Plaintiff appealed. The Appellate Division reversed, reinstating Plaintiff’s complaint, holding that there is no requirement that a plaintiff alleging disability discrimination based upon failure to accommodate needs to establish an adverse employment action. The Court repeating the prima facie elements as set forth in Victor v. State, 203 N.J. 383 (2008) and Royster v. N.J. State Police, 227 N.J. 482 (2017) held unequivocally that despite dispute in prior case law, adverse employment action is not required in a failure to accommodate cause of action. The Court in Royster citing Victor ruled that to establish a failure-to-accommodate claim under the NJLAD, a plaintiff must demonstrate that he or she: (1) qualifies as an individual with a disability; (2) is qualified to perform the essential functions of her job or was performing those essential functions, with or without reasonable accommodation; and (3) that defendant failed to reasonably accommodate his or her disabilities. Royster, 227 N.J. at 500 (citing Victor, 203 N.J. at 410, 421). Accordingly, based upon the Court’s interpretation of Royster and Victor, Plaintiff’s LAD claim for failure to accommodate her diabetes disability should not have been dismissed on summary judgment based on lack of adverse employment action. Interestingly, however, the Court did agree with the Board and Desiderio that Plaintiff did not in fact suffer an adverse employment action when it allegedly did not accommodate her. Likewise, the Court upheld the trial court’s denial of Plaintiff’s cross-motion for summary judgment, explaining that a genuine issue of material fact existed as to whether the Board and Desiderio did in fact fail to engage in the interactive process.

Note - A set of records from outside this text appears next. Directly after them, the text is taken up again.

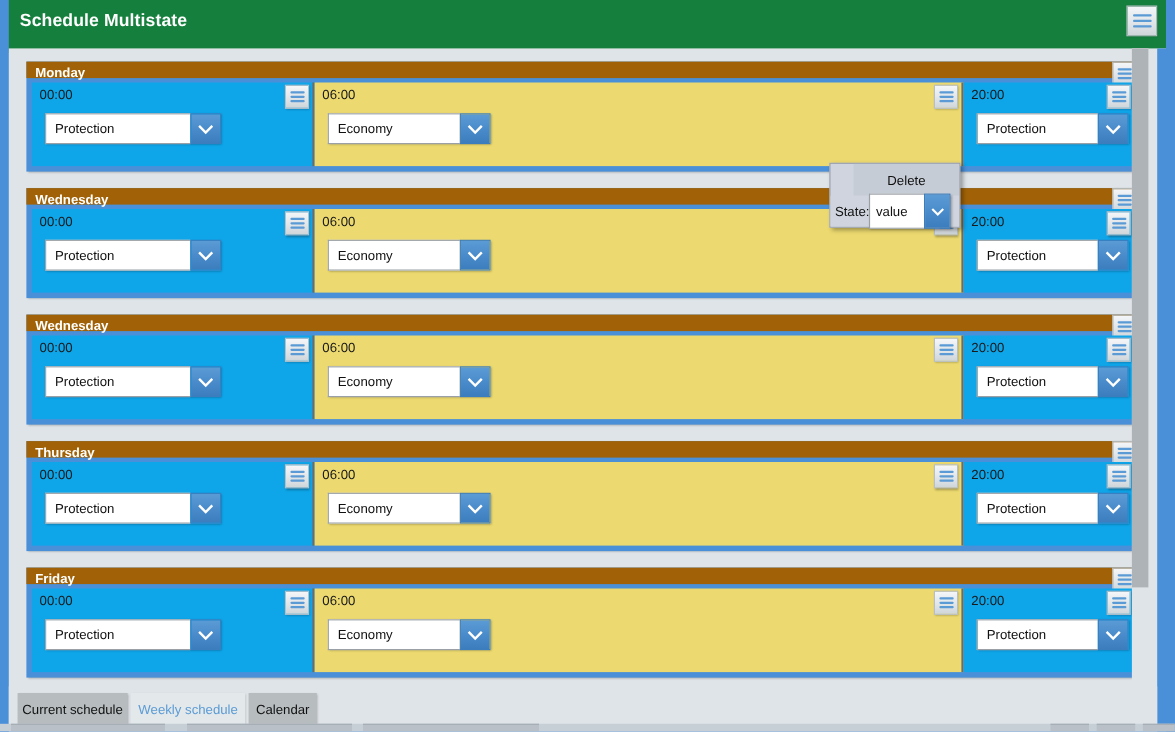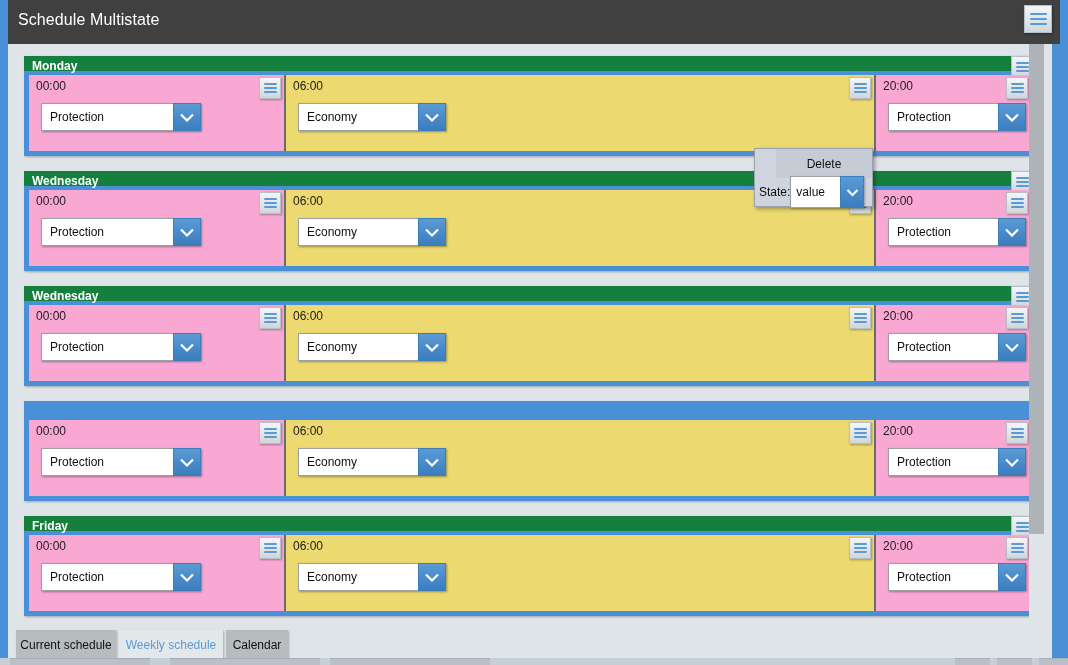--- a/index.html
+++ b/index.html
@@ -12,21 +12,22 @@
 
   #app {
     position: relative;
     width: 1068px; height: 665px;
     background: #4a90d9;
   }
 
   
   .titlebar {
     position: absolute; left: 8px; top: 0; width: 1052px; height: 48px;
-    background: #404040;
+    background: #15803d;
+    font-weight: bold;
   }
   .titlebar .title {
     position: absolute; left: 10px; top: 11px;
     color: #ffffff; font-size: 16px; letter-spacing: .1px;
   }
   .hamburger {
     position: absolute;
     background: linear-gradient(to bottom, #f4f6f8 0%, #e3e7ea 50%, #cfd6da 100%);
     border: 1px solid #b7bfc5;
     box-shadow: 1px 1px 2px rgba(0,0,0,.32);
@@ -67,38 +68,38 @@
     background: #aeb3b7;
   }
 
   
   .day {
     position: relative; width: 1012px; height: 100px; margin-bottom: 15px;
     background: #4a90d9;
     box-shadow: 1px 1px 2px rgba(0,0,0,.28);
   }
   .day-header {
-    position: relative; height: 15px; background: #15803d;
+    position: relative; height: 15px; background: #a16207;
   }
   .day-header .dname {
     position: absolute; left: 8px; top: 3px;
     color: #ffffff; font-size: 12px; font-weight: bold;
   }
   .day-header .hamburger.sm { position: absolute; right: 3px; top: 0px; }
 
   .segments {
     position: absolute; left: 5px; right: 5px; top: 19px; height: 76px;
     display: flex;
   }
   .seg {
     position: relative; height: 76px; overflow: visible;
     border-right: 2px solid #6b6b6b;
   }
   .seg:last-child { border-right: none; }
-  .seg.gray   { background: #f9a8d4; }
+  .seg.gray   { background: #0ea5e9; }
   .seg.yellow { background: #ecd96f; }
 
   .seg .time {
     position: absolute; left: 7px; top: 4px;
     font-size: 12px; color: #1a1a1a;
   }
   .seg .hamburger.sm { position: absolute; right: 3px; top: 2px; }
 
   .combo {
     position: absolute; left: 12px; top: 28px;
@@ -358,20 +359,28 @@
                   <div class="arrow">
                     <svg width="16" height="11" viewBox="0 0 16 11">
                       <path d="M2 2.5 L8 8.5 L14 2.5" fill="none" stroke="#ffffff" stroke-width="2.2"></path>
                     </svg>
                   </div>
                 </div>
               </div>
             </div>
           </div>
           <div class="day">
+            <div class="day-header">
+              <div class="dname">Thursday</div>
+              <div class="hamburger sm">
+                <i></i>
+                <i></i>
+                <i></i>
+              </div>
+            </div>
             <div class="segments">
               <div class="seg gray" style="width: 257px;">
                 <div class="time">00:00</div>
                 <div class="hamburger sm">
                   <i></i>
                   <i></i>
                   <i></i>
                 </div>
                 <div class="combo">
                   <div class="field" style="width: 132px;">Protection</div>

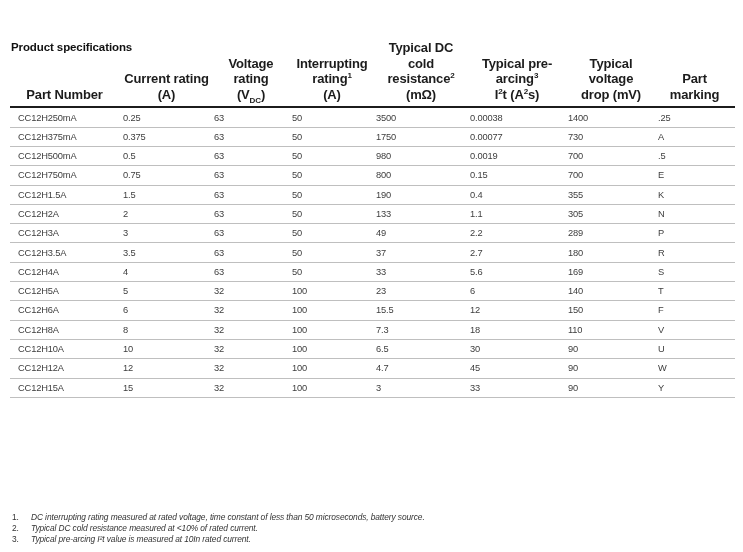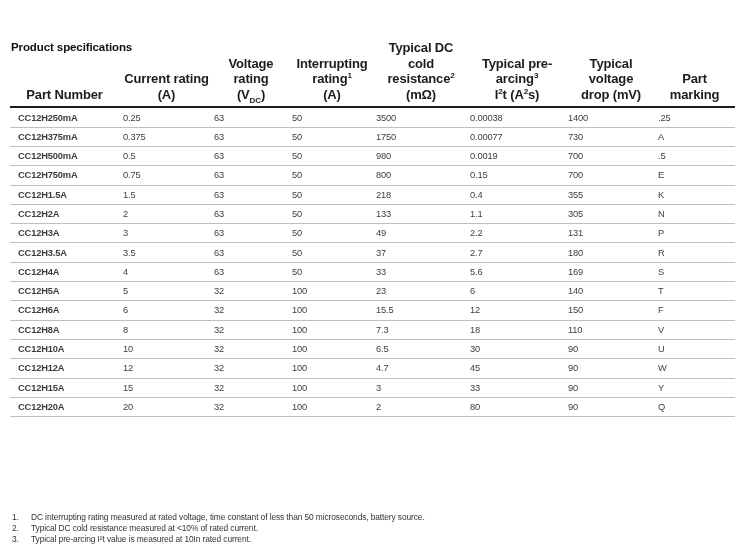--- a/index.html
+++ b/index.html
@@ -64,41 +64,41 @@
     letter-spacing: -0.15px;
     color: #3d3d3d;
     height: 18.3px;
     padding: 0 4px 0 0;
     border-bottom: 1px solid #bfbfbf;
     white-space: nowrap;
     overflow: hidden;
   }
   table.spec-table td:first-child {
     padding-left: 8px;
-    font-weight: bold;
   }
   .footnotes {
     position: absolute;
     left: 12px;
     top: 512px;
     width: 710px;
   }
   .footnote {
     display: flex;
     font-size: 8.4px;
     line-height: 10.8px;
     letter-spacing: -0.1px;
     color: #333333;
   }
   .fn-num {
     width: 19px;
     flex: 0 0 19px;
   }
   .fn-text {
     flex: 1;
+    font-style: italic;
   }
 </style>
 </head>
 <body>
 
 <div class="page-title">Product specifications</div>
 
 <div class="spec-table-wrap">
   <table class="spec-table">
     <colgroup>
@@ -162,21 +162,21 @@
           <td>800</td>
           <td>0.15</td>
           <td>700</td>
           <td>E</td>
         </tr>
         <tr>
           <td>CC12H1.5A</td>
           <td>1.5</td>
           <td>63</td>
           <td>50</td>
-          <td>218</td>
+          <td>190</td>
           <td>0.4</td>
           <td>355</td>
           <td>K</td>
         </tr>
         <tr>
           <td>CC12H2A</td>
           <td>2</td>
           <td>63</td>
           <td>50</td>
           <td>133</td>
@@ -184,21 +184,21 @@
           <td>305</td>
           <td>N</td>
         </tr>
         <tr>
           <td>CC12H3A</td>
           <td>3</td>
           <td>63</td>
           <td>50</td>
           <td>49</td>
           <td>2.2</td>
-          <td>131</td>
+          <td>289</td>
           <td>P</td>
         </tr>
         <tr>
           <td>CC12H3.5A</td>
           <td>3.5</td>
           <td>63</td>
           <td>50</td>
           <td>37</td>
           <td>2.7</td>
           <td>180</td>
@@ -266,30 +266,20 @@
         </tr>
         <tr>
           <td>CC12H15A</td>
           <td>15</td>
           <td>32</td>
           <td>100</td>
           <td>3</td>
           <td>33</td>
           <td>90</td>
           <td>Y</td>
-        </tr>
-        <tr>
-          <td>CC12H20A</td>
-          <td>20</td>
-          <td>32</td>
-          <td>100</td>
-          <td>2</td>
-          <td>80</td>
-          <td>90</td>
-          <td>Q</td>
         </tr>
       </tbody>
   </table>
 </div>
 
 <div class="footnotes">
     <div class="footnote">
       <span class="fn-num">1.</span>
       <span class="fn-text">DC interrupting rating measured at rated voltage, time constant of less than 50 microseconds, battery source.</span>
     </div>

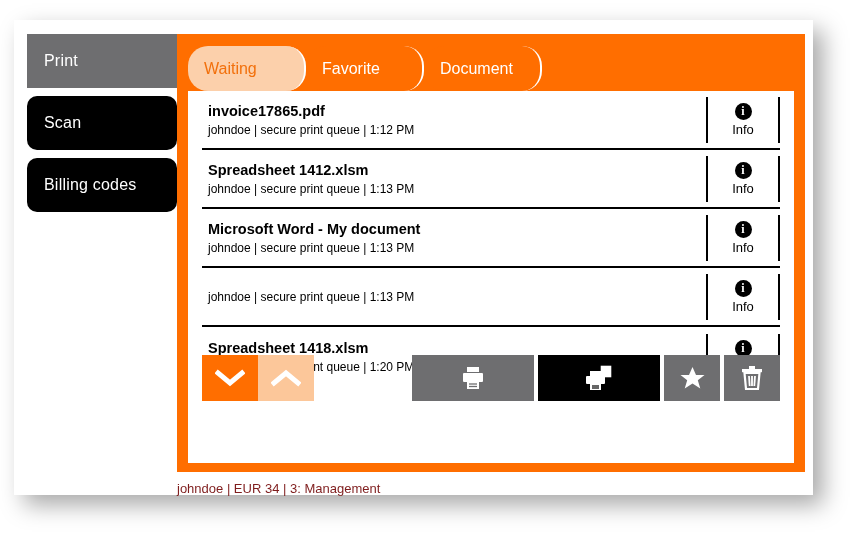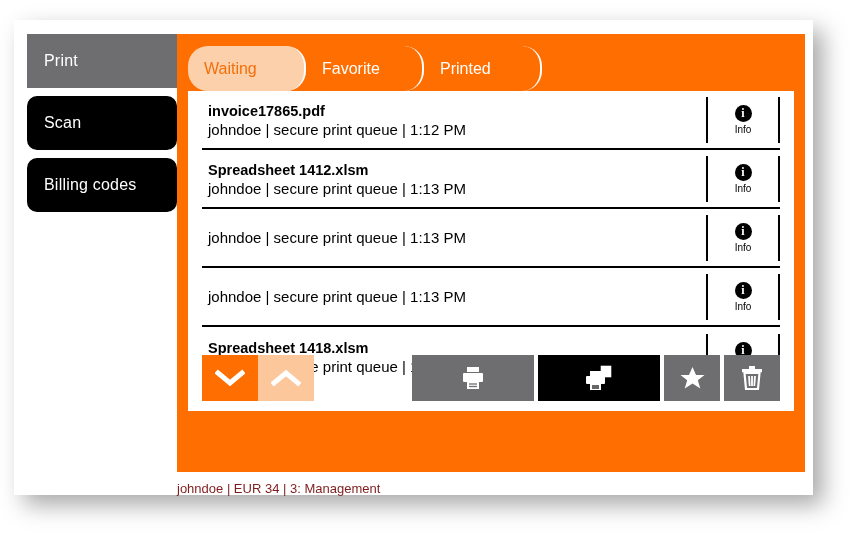--- a/index.html
+++ b/index.html
@@ -91,21 +91,21 @@
     color: #f2700c;
     border-right: 2px solid #ffffff;
   }
 
   
   #content {
     position: absolute;
     left: 11px;
     top: 57px;
     width: 606px;
-    height: 320px;
+    height: 372px;
     background: #ffffff;
   }
 
   
   #job-list {
     position: absolute;
     left: 0; top: 0;
     width: 606px;
     height: 260px;
   }
@@ -124,21 +124,21 @@
     padding-left: 6px;
   }
   .job-title {
     font-size: 14.5px;
     font-weight: bold;
     color: #000000;
     line-height: 17px;
     margin-bottom: 3px;
   }
   .job-meta {
-    font-size: 15px;
+    font-size: 12px;
     color: #000000;
     line-height: 14px;
   }
   .info-cell {
     flex: 0 0 auto;
     width: 74px;
     height: 46px;
     border-left: 2px solid #000000;
     border-right: 2px solid #000000;
     display: flex;
@@ -154,21 +154,21 @@
     color: #ffffff;
     font-size: 12px;
     font-weight: bold;
     display: flex;
     align-items: center;
     justify-content: center;
     font-family: "Liberation Serif", serif;
     line-height: 1;
   }
   .info-label {
-    font-size: 10px;
+    font-size: 13px;
     color: #000000;
     margin-top: 2px;
   }
 
   
   #toolbar {
     position: absolute;
     left: 14px;
     top: 263px;
     width: 578px;
@@ -229,21 +229,21 @@
     <div id="panel">
 
       <div id="tab-strip">
         <div class="tab active">
           <span>Waiting</span>
         </div>
         <div class="tab">
           <span>Favorite</span>
         </div>
         <div class="tab">
-          <span>Printed</span>
+          <span>Document</span>
         </div>
       </div>
 
       <div id="content">
 
         <div id="job-list">
 
           <div class="job-row">
             <div class="job-texts">
               <div class="job-title">invoice17865.pdf</div>
@@ -261,20 +261,21 @@
               <div class="job-meta">johndoe | secure print queue | 1:13 PM</div>
             </div>
             <div class="info-cell">
               <div class="info-circle">i</div>
               <div class="info-label">Info</div>
             </div>
           </div>
 
           <div class="job-row">
             <div class="job-texts">
+              <div class="job-title">Microsoft Word - My document</div>
               <div class="job-meta">johndoe | secure print queue | 1:13 PM</div>
             </div>
             <div class="info-cell">
               <div class="info-circle">i</div>
               <div class="info-label">Info</div>
             </div>
           </div>
 
           <div class="job-row">
             <div class="job-texts">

The third and final issue presented to the Appellate Division was whether the Act bars Plaintiff’s bodily injury claim and, if not, whether the Board should receive a credit based upon the amount it paid for Plaintiff’s workers’ compensation claim. After detailed examination, the Court explained that it is not in dispute that Plaintiff’s injury arose while she was acting in the scope of her employment resulting in $18,940.94 in medical bills, $9,792.40 in temporary disability benefits and $77,200.00 for permanent injury. While the Board argues that the Act is the exclusive remedy for Plaintiff’s injuries, the Court disagreed, finding that the Act carves out an intentional wrong exception to the exclusivity of relief provided by the Act. Here, Plaintiff alleges that Desiderio intentionally refused Plaintiff’s accommodation request, being substantially certain that Plaintiff could suffer a hypoglycemic event which might result in bodily injury. Therefore, the Court in permitting Plaintiff to proceed to trial with her bodily injury claim, agreed that the Board should receive a credit; however, limited the credit to two-thirds of the balance with her lawyer being permitted to keep the remaining one-third plus costs up to $750 consistent with section 40 of the Act.

The Bottom Line. Although this opinion is primarily focused on the legal standard for failure to accommodate claims, there is still a valuable lesson for employers. Requests for accommodation should always be taken seriously and employers should document the interactive process carefully to avoid both litigation and potential workplace accidents.